The story is integrated directly into gameplay, as the literally being torn to pieces part happens all around you as you play. One level during the demo had Salem and Rios gunning down enemies as they ran down the side of a building that had recently collapsed and was now at about a 30 degree incline. Periodically, missiles would drop onto the battlefield and blast holes into the environment that would allow us to progress further into the level.
After that segment was over, a missile tore a hole in the building and we progressed down onto another building's roof where we would have to square off against a menacing (and fully armed) helicopter. The battle takes place like an old-school shooter. The helicopter's main attack was a chain gun that blasted back and forth slowly. The player had to stay out of its path while all the while attacking the craft and taking cover.
As previously mentioned, combat has entirely changed.
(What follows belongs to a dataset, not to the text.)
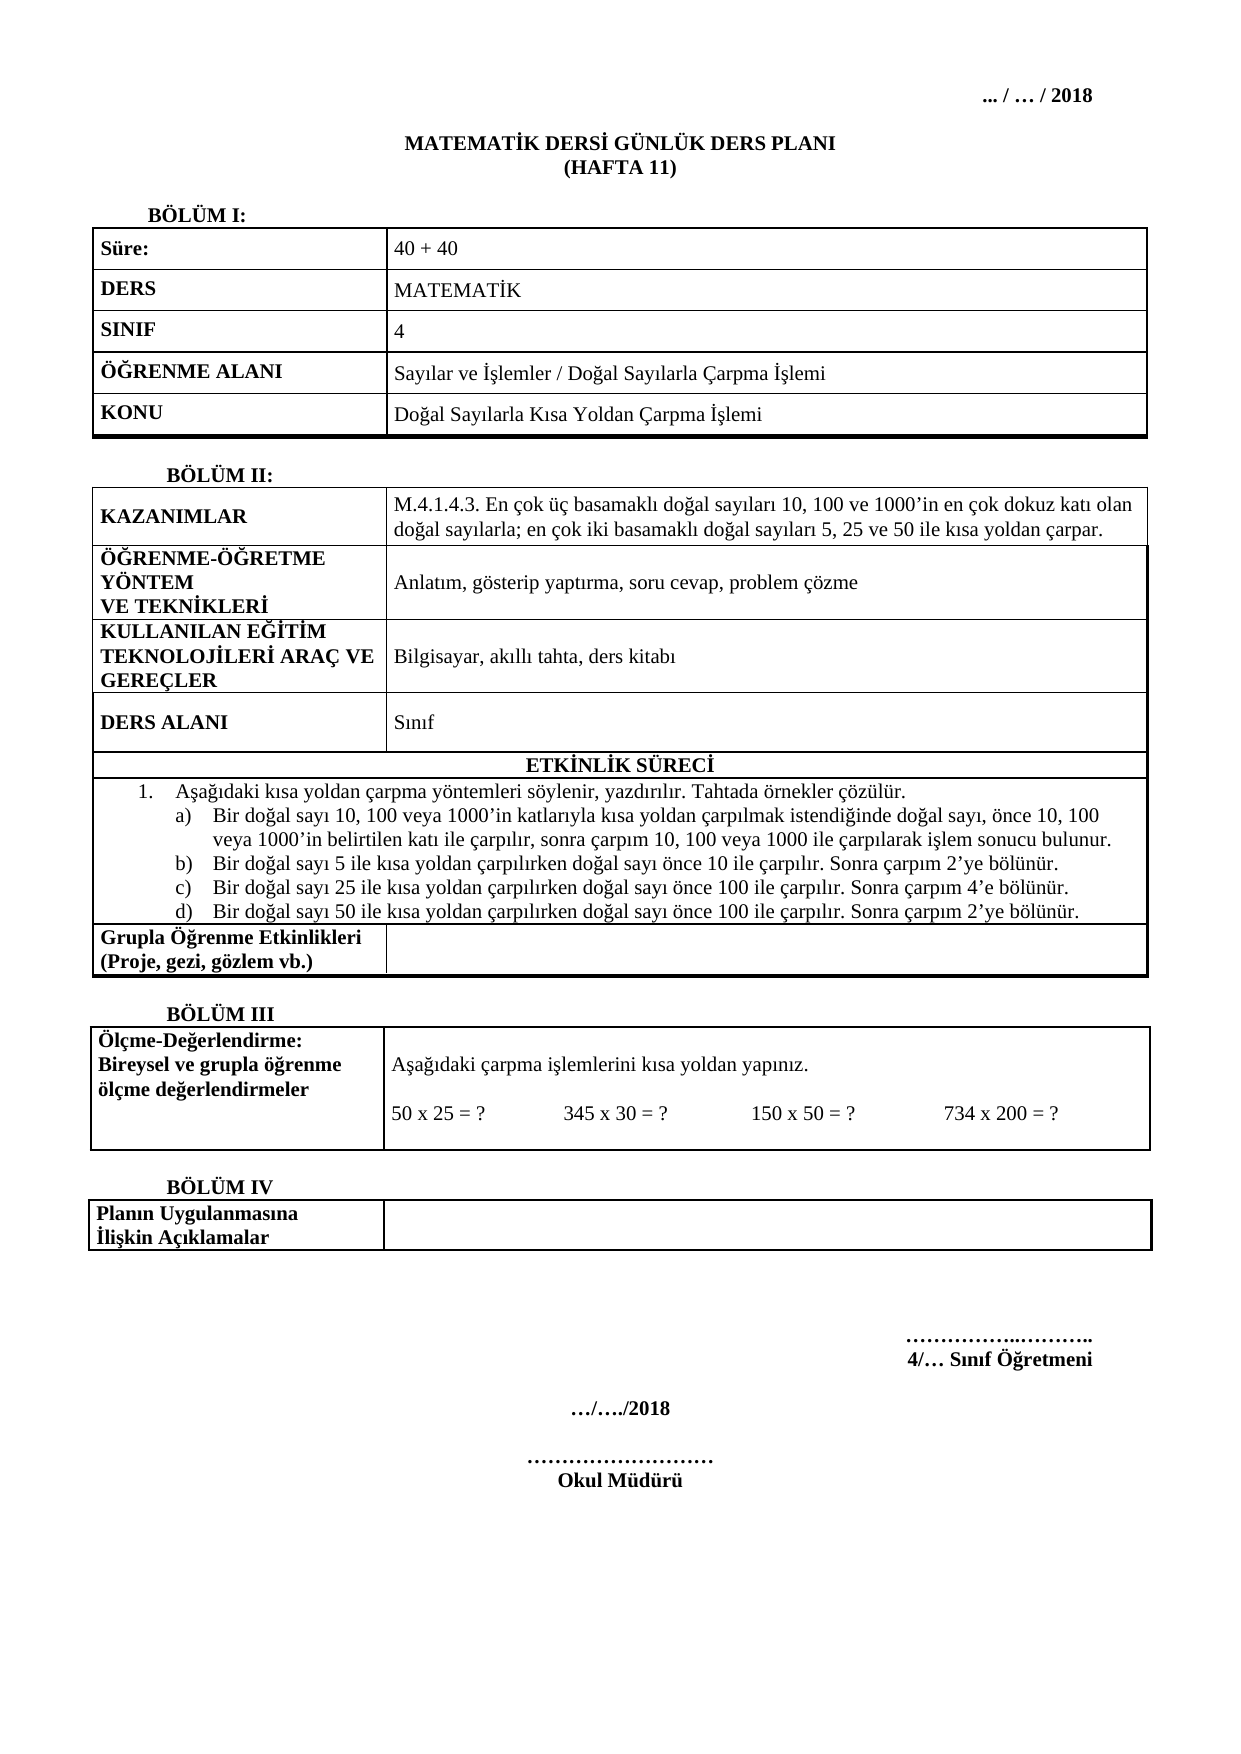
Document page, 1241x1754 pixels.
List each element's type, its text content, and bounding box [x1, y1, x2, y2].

Instead of the third-person over-the-shoulder game mechanics, the PSP version has been changed to a top-down camera view. Gunplay has also seen significant changes with shooting now being done with the face buttons. Simply press the face button that is in the direction you fire and watch the bullets fly with infinite ammo. (Press two directions at once for diagonal fire.) While this system hasn't entirely been perfected yet, and at times it is still somewhat difficult to hit enemies, on the whole it works decently and fits perfectly with the type of game they're trying to produce.
The major story here is of a developer who understands the limitations of the platform they're developing on and is choosing to tailor their game to fit perfectly and to function as users of that system need it to. This, of course, means that the developer has stated they intend to place a heavy focus not only on making a game that is feasible on a portable system, but making a game that can actually be played in small chunks.
Some gamers choose not to pay attention to the portable version of a big budget game, and many simply write it off, assuming that it will simply be a cheap, unplayable port (though historically this has often been the case). However, 40th Day is poised to take the series in a drastic new direction, and we cant wait to see the final result.